## Article
----
Single by Five Finger Death Punch

from the album War Is the Answer
- Released: November 2, 2009
- Recorded: 2009
- Genre: Hard rock
- Length: 3:42
- Label: Prospect Park
- Songwriters: Zoltan Bathory; Ivan Moody; Jason Hook; Jeremy Spencer; Matt Snell;
- Producer: Kevin Churko

Five Finger Death Punch singles chronology
| "Hard to See" (2009) | "Walk Away" (2009) | "Dying Breed" (2009) |

Lyric video
- "Walk Away" on YouTube

= Walk Away (Five Finger Death Punch song) =

"Walk Away" is a song by American heavy metal band Five Finger Death Punch. It was released as the second single from their second studio album, War Is the Answer (2009), on November 2, 2009. The song peaked at No. 7 on Billboards Mainstream Rock chart (the band's fourth top-10 on that chart), at No. 31 on the Alternative Songs chart and at No. 21 on the Rock Songs chart (their second appearance in the latter charts), making it their second highest-charted single to date. It was used as the official theme song for the 2010 TNA Lockdown PPV.

==Writing==
About the conception of the song, guitarist Zoltan Bathory told Metal Hammer, "You know, it's rare to come up with a song that is so complete, and I don't say that with any sense of ego. As far as I'm concerned, I'm not really the writer of the song, I'm just the vehicle for the music, but I'm really delighted to have channelled something like this – a number with the potential to touch people's lives in a powerful way, and that's an ancient and a primal thing, and actually quite a tough thing to do…"
----
## Given request 1
In the entries, copy out the lines word for word, beginning with the line containing "Transcribe the guitar" and ending with the line containing "(5.5 3.6).8 (5.5 3.6).8 (5.5 3.6).8 (5.5 3.6).8 (5.5".

## Data for processing
----
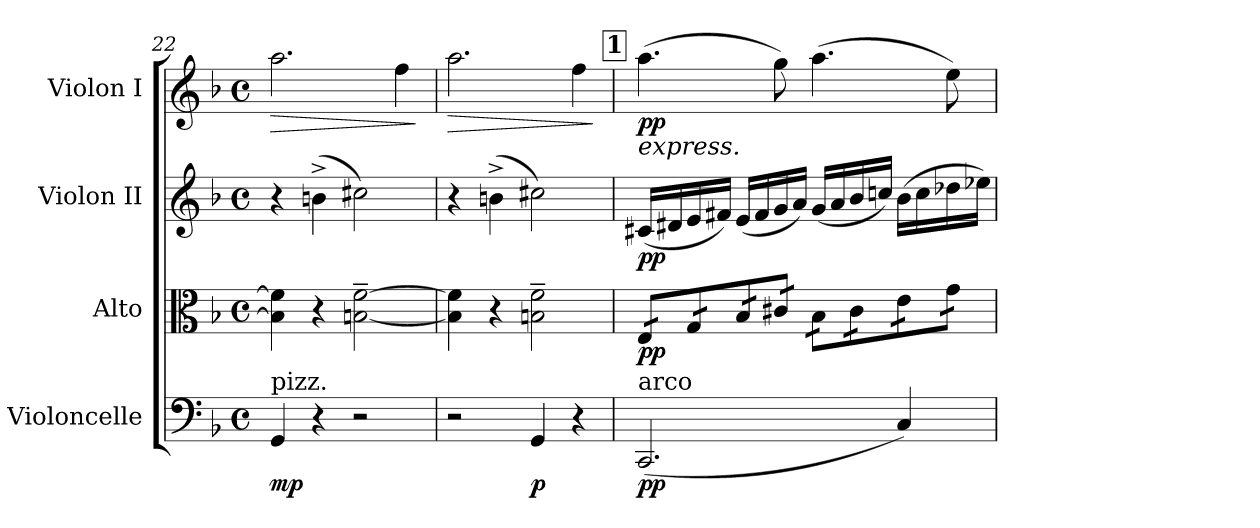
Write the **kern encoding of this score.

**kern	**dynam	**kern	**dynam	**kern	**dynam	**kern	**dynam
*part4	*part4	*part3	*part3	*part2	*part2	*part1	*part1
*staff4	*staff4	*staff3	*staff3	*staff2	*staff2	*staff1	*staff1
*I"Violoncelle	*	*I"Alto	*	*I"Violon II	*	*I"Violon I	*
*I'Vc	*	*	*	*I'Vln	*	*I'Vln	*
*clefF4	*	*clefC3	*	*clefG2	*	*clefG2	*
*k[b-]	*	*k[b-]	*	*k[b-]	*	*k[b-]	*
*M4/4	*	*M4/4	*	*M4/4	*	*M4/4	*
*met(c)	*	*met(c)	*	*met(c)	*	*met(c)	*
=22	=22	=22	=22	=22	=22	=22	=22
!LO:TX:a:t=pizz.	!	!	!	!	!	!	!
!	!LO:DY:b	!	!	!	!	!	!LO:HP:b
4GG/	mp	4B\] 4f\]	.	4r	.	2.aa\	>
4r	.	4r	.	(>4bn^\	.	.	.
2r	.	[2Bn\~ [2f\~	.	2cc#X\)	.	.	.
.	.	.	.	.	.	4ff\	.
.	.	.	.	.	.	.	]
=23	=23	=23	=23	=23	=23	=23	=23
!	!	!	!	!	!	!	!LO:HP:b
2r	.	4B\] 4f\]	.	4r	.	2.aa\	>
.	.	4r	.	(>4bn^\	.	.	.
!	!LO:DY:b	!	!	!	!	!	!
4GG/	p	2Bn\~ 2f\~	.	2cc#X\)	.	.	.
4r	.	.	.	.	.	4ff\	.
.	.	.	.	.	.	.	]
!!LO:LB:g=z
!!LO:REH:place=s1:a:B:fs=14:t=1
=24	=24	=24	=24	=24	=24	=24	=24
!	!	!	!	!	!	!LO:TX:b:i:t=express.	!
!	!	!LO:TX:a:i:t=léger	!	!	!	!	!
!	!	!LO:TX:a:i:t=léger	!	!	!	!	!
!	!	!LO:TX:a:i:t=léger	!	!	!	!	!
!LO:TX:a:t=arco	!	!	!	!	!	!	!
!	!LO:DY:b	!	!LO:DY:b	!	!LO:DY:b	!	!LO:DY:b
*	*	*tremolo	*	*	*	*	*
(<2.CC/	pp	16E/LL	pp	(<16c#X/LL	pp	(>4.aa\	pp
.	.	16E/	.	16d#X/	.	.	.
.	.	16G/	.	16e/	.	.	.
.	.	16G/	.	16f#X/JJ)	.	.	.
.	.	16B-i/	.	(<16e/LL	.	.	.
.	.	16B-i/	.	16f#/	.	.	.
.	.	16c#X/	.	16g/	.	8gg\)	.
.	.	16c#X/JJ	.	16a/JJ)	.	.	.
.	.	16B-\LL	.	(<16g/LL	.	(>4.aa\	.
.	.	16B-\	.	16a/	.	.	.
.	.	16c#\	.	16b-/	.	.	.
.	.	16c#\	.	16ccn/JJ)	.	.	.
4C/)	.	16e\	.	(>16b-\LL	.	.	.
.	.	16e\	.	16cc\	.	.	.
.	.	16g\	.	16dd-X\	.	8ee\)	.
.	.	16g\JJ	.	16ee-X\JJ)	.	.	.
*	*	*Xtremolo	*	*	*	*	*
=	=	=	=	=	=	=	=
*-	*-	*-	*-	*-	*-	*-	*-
----
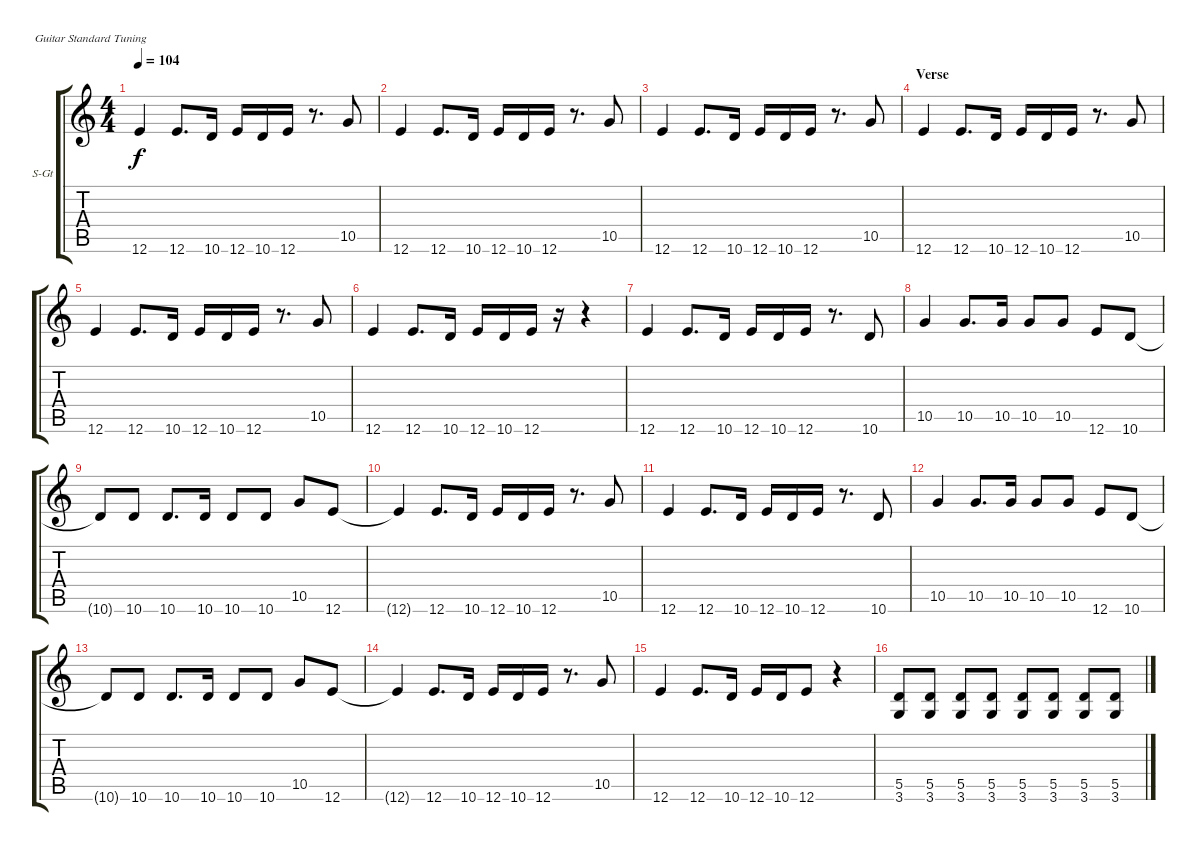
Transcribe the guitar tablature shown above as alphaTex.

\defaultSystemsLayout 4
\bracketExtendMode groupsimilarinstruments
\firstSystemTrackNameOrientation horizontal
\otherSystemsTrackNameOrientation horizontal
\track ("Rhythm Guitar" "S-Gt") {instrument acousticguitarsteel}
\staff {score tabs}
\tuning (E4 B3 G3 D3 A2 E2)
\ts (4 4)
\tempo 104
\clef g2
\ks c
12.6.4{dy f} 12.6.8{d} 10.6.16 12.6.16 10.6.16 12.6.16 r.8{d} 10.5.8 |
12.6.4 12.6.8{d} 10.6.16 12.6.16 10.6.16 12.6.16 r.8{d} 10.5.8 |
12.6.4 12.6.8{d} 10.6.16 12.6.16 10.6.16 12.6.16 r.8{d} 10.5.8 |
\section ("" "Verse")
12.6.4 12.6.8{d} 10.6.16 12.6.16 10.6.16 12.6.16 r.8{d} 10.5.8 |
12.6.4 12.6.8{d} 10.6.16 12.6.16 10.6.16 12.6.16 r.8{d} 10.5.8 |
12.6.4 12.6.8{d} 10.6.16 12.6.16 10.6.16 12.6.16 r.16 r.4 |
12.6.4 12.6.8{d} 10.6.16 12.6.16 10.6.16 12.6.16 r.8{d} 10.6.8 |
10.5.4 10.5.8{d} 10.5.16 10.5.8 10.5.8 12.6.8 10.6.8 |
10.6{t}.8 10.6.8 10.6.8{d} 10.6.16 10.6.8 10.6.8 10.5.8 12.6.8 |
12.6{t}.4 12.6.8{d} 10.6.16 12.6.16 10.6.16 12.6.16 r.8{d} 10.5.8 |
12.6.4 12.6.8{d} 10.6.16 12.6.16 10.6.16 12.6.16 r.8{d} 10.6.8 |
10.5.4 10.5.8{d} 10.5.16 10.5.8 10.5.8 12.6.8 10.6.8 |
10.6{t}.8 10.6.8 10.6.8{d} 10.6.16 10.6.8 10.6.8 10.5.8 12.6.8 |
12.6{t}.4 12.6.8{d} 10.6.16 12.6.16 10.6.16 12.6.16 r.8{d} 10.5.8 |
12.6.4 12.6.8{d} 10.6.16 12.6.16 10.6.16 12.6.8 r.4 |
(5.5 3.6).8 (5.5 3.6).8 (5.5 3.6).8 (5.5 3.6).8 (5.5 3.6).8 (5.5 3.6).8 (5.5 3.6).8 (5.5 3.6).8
----
## Given request 2
List every songwriter credited in the article on "Walk Away."

## Correct result 1
Transcribe the guitar tablature shown above as alphaTex.

\defaultSystemsLayout 4
\bracketExtendMode groupsimilarinstruments
\firstSystemTrackNameOrientation horizontal
\otherSystemsTrackNameOrientation horizontal
\track ("Rhythm Guitar" "S-Gt") {instrument acousticguitarsteel}
\staff {score tabs}
\tuning (E4 B3 G3 D3 A2 E2)
\ts (4 4)
\tempo 104
\clef g2
\ks c
12.6.4{dy f} 12.6.8{d} 10.6.16 12.6.16 10.6.16 12.6.16 r.8{d} 10.5.8 |
12.6.4 12.6.8{d} 10.6.16 12.6.16 10.6.16 12.6.16 r.8{d} 10.5.8 |
12.6.4 12.6.8{d} 10.6.16 12.6.16 10.6.16 12.6.16 r.8{d} 10.5.8 |
\section ("" "Verse")
12.6.4 12.6.8{d} 10.6.16 12.6.16 10.6.16 12.6.16 r.8{d} 10.5.8 |
12.6.4 12.6.8{d} 10.6.16 12.6.16 10.6.16 12.6.16 r.8{d} 10.5.8 |
12.6.4 12.6.8{d} 10.6.16 12.6.16 10.6.16 12.6.16 r.16 r.4 |
12.6.4 12.6.8{d} 10.6.16 12.6.16 10.6.16 12.6.16 r.8{d} 10.6.8 |
10.5.4 10.5.8{d} 10.5.16 10.5.8 10.5.8 12.6.8 10.6.8 |
10.6{t}.8 10.6.8 10.6.8{d} 10.6.16 10.6.8 10.6.8 10.5.8 12.6.8 |
12.6{t}.4 12.6.8{d} 10.6.16 12.6.16 10.6.16 12.6.16 r.8{d} 10.5.8 |
12.6.4 12.6.8{d} 10.6.16 12.6.16 10.6.16 12.6.16 r.8{d} 10.6.8 |
10.5.4 10.5.8{d} 10.5.16 10.5.8 10.5.8 12.6.8 10.6.8 |
10.6{t}.8 10.6.8 10.6.8{d} 10.6.16 10.6.8 10.6.8 10.5.8 12.6.8 |
12.6{t}.4 12.6.8{d} 10.6.16 12.6.16 10.6.16 12.6.16 r.8{d} 10.5.8 |
12.6.4 12.6.8{d} 10.6.16 12.6.16 10.6.16 12.6.8 r.4 |
(5.5 3.6).8 (5.5 3.6).8 (5.5 3.6).8 (5.5 3.6).8 (5.5 3.6).8 (5.5 3.6).8 (5.5 3.6).8 (5.5 3.6).8

## Correct result 2
Zoltan Bathory
Ivan Moody
Jason Hook
Jeremy Spencer
Matt Snell